- _INFORMATION SUPPLIED_
►
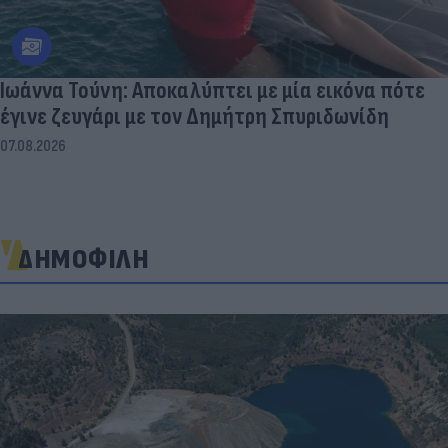
Ιωάννα Τούνη: Αποκαλύπτει με μία εικόνα πότε
έγινε ζευγάρι με τον Δημήτρη Σπυριδωνίδη
07.08.2026
ΔΗΜΟΦΙΛΗ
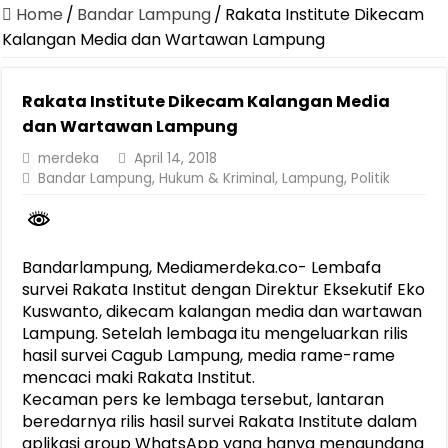
Dirut Jasa Raharja Dampingi Wamenhub Tinjau Penanganan Korban
Home
/
Bandar Lampung
/
Rakata Institute Dikecam
Pastikan Pelayanan Maksimal, Direksi Jasa Raharja Tinjau Korban 
Kalangan Media dan Wartawan Lampung
Dirut Jasa Raharja Dampingi Wamenhub Tinjau Penanganan Korban
Rakata Institute Dikecam Kalangan Media
Jasa Raharja Jamin Seluruh Korban Kebakaran KM Mutiara Sentosa 
dan Wartawan Lampung
Gelar Audiensi, Jasa Raharja dan Kementerian PANRB Perkuat K
merdeka
April 14, 2018
Berkontribusi terhadap Keselamatan dan Mobilitas Masyarakat, Jasa
Bandar Lampung
,
Hukum & Kriminal
,
Lampung
,
Politik
Pemprov Lampung Dukung Penuh Lampung Financial Festival, Perk
Pengesahan Raperda APBD 2025 Jadi Langkah Penguatan Akuntabi
Bandarlampung, Mediamerdeka.co- Lembafa
Ketua PMI Provinsi Lampung Lantik Pengurus PMI Lampung Selat
survei Rakata Institut dengan Direktur Eksekutif Eko
Kuswanto, dikecam kalangan media dan wartawan
Lampung. Setelah lembaga itu mengeluarkan rilis
hasil survei Cagub Lampung, media rame-rame
mencaci maki Rakata Institut.
Kecaman pers ke lembaga tersebut, lantaran
beredarnya rilis hasil survei Rakata Institute dalam
aplikasi group WhatsApp yang hanya mengundang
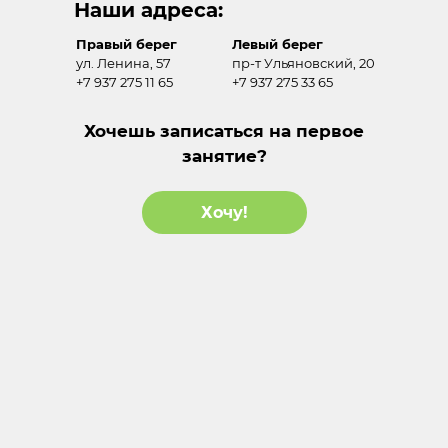
Наши адреса:
Правый берег
Левый берег
ул. Ленина, 57
пр-т Ульяновский, 20
+7 937 275 11 65
+7 937 275 33 65
Хочешь записаться на первое
занятие?
Хочу!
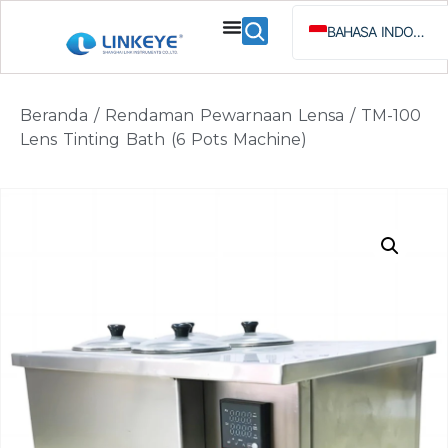
BAHASA INDONESIA
ENGLISH
ESPAÑOL
Beranda
/
Rendaman Pewarnaan Lensa
/ TM-100
РУССКИЙ
Lens Tinting Bath (6 Pots Machine)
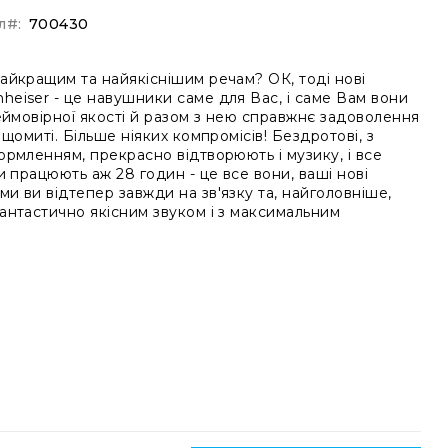
л
700430
айкращим та найякіснішим речам? ОК, тоді нові
eiser - це навушники саме для Вас, і саме Вам вони
еймовірної якості й разом з нею справжнє задоволення
щомиті. Більше ніяких компромісів! Бездротові, з
рмленням, прекрасно відтворюють і музику, і все
и працюють аж 28 годин - це все вони, ваші нові
 ви відтепер завжди на зв'язку та, найголовніше,
антастично якісним звуком і з максимальним
₴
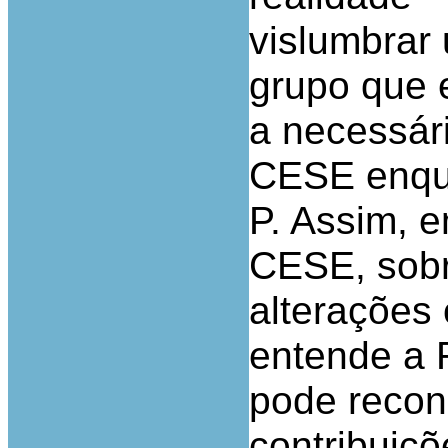
vislumbrar
grupo que 
a necessár
CESE enqua
P. Assim, e
CESE, sobr
alterações
entende a 
pode recon
contribuiçõ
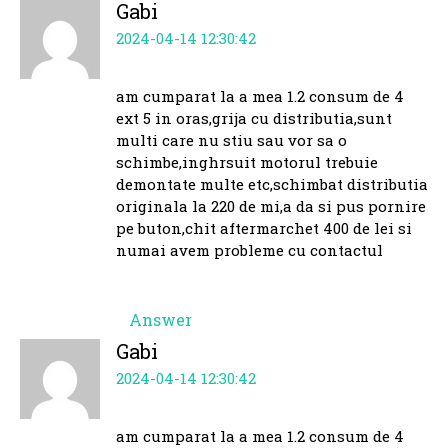
Gabi
2024-04-14 12:30:42
am cumparat la a mea 1.2 consum de 4
ext 5 in oras,grija cu distributia,sunt
multi care nu stiu sau vor sa o
schimbe,inghrsuit motorul trebuie
demontate multe etc,schimbat distributia
originala la 220 de mi,a da si pus pornire
pe buton,chit aftermarchet 400 de lei si
numai avem probleme cu contactul
Answer
Gabi
2024-04-14 12:30:42
am cumparat la a mea 1.2 consum de 4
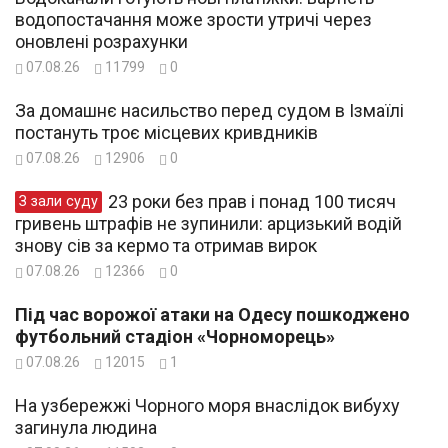
водопостачання може зрости утричі через
оновлені розрахунки
07.08.26
11799
0
За домашнє насильство перед судом в Ізмаїлі
постануть троє місцевих кривдників
07.08.26
12906
0
23 роки без прав і понад 100 тисяч
З зали суду
гривень штрафів не зупинили: арцизький водій
знову сів за кермо та отримав вирок
07.08.26
12366
0
Під час ворожої атаки на Одесу пошкоджено
футбольний стадіон «Чорноморець»
07.08.26
12015
1
На узбережжі Чорного моря внаслідок вибуху
загинула людина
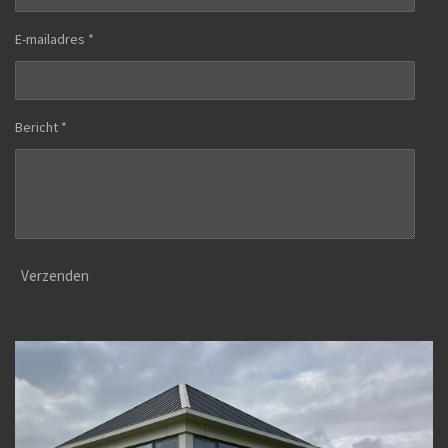
E-mailadres *
Bericht *
Verzenden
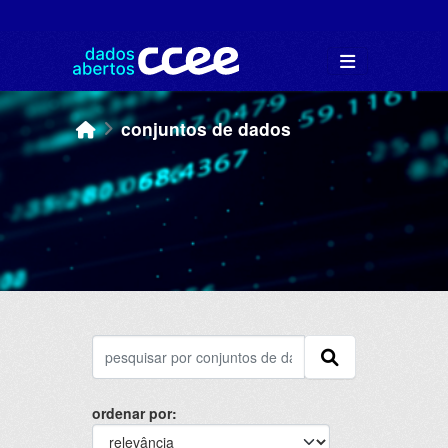
Skip to main content
conjuntos de dados
ordenar por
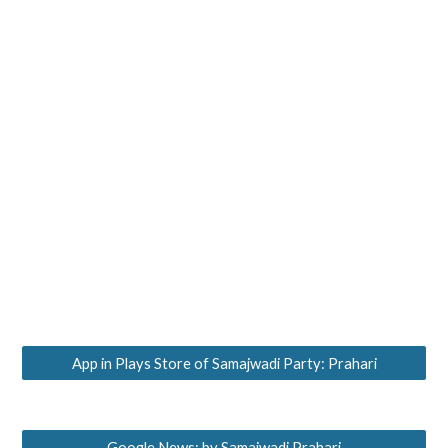
App in Plays Store of Samajwadi Party: Prahari
Google News: by Samajwadi Prahari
◄
- _WRITTEN TASK_
Extract precisely the lines beginning at the line containing "survei Rakata Institut dengan" and ending at the last line of the entries above, exactly as written and with no pictures.

- _SOLUTION BELOW_
survei Rakata Institut dengan Direktur Eksekutif Eko
Kuswanto, dikecam kalangan media dan wartawan
Lampung. Setelah lembaga itu mengeluarkan rilis
hasil survei Cagub Lampung, media rame-rame
mencaci maki Rakata Institut.
Kecaman pers ke lembaga tersebut, lantaran
beredarnya rilis hasil survei Rakata Institute dalam
aplikasi group WhatsApp yang hanya mengundang
Наши адреса:
Правый берег
Левый берег
ул. Ленина, 57
пр-т Ульяновский, 20
+7 937 275 11 65
+7 937 275 33 65
Хочешь записаться на первое
занятие?
Хочу!
BAHASA INDONESIA
ENGLISH
ESPAÑOL
Beranda
/
Rendaman Pewarnaan Lensa
/ TM-100
РУССКИЙ
Lens Tinting Bath (6 Pots Machine)
л
700430
айкращим та найякіснішим речам? ОК, тоді нові
eiser - це навушники саме для Вас, і саме Вам вони
еймовірної якості й разом з нею справжнє задоволення
щомиті. Більше ніяких компромісів! Бездротові, з
рмленням, прекрасно відтворюють і музику, і все
и працюють аж 28 годин - це все вони, ваші нові
 ви відтепер завжди на зв'язку та, найголовніше,
антастично якісним звуком і з максимальним
₴
vislumbrar
grupo que 
a necessár
CESE enqua
P. Assim, e
CESE, sobr
alterações
entende a 
pode recon
contribuiçõ
Gabi
2024-04-14 12:30:42
am cumparat la a mea 1.2 consum de 4
ext 5 in oras,grija cu distributia,sunt
multi care nu stiu sau vor sa o
schimbe,inghrsuit motorul trebuie
demontate multe etc,schimbat distributia
originala la 220 de mi,a da si pus pornire
pe buton,chit aftermarchet 400 de lei si
numai avem probleme cu contactul
Answer
Gabi
2024-04-14 12:30:42
am cumparat la a mea 1.2 consum de 4
водопостачання може зрости утричі через
оновлені розрахунки
07.08.26
11799
0
За домашнє насильство перед судом в Ізмаїлі
постануть троє місцевих кривдників
07.08.26
12906
0
23 роки без прав і понад 100 тисяч
З зали суду
гривень штрафів не зупинили: арцизький водій
знову сів за кермо та отримав вирок
07.08.26
12366
0
Під час ворожої атаки на Одесу пошкоджено
футбольний стадіон «Чорноморець»
07.08.26
12015
1
На узбережжі Чорного моря внаслідок вибуху
загинула людина
E-mailadres *
Bericht *
Verzenden
Skip to main content
conjuntos de dados
ordenar por
App in Plays Store of Samajwadi Party: Prahari
Google News: by Samajwadi Prahari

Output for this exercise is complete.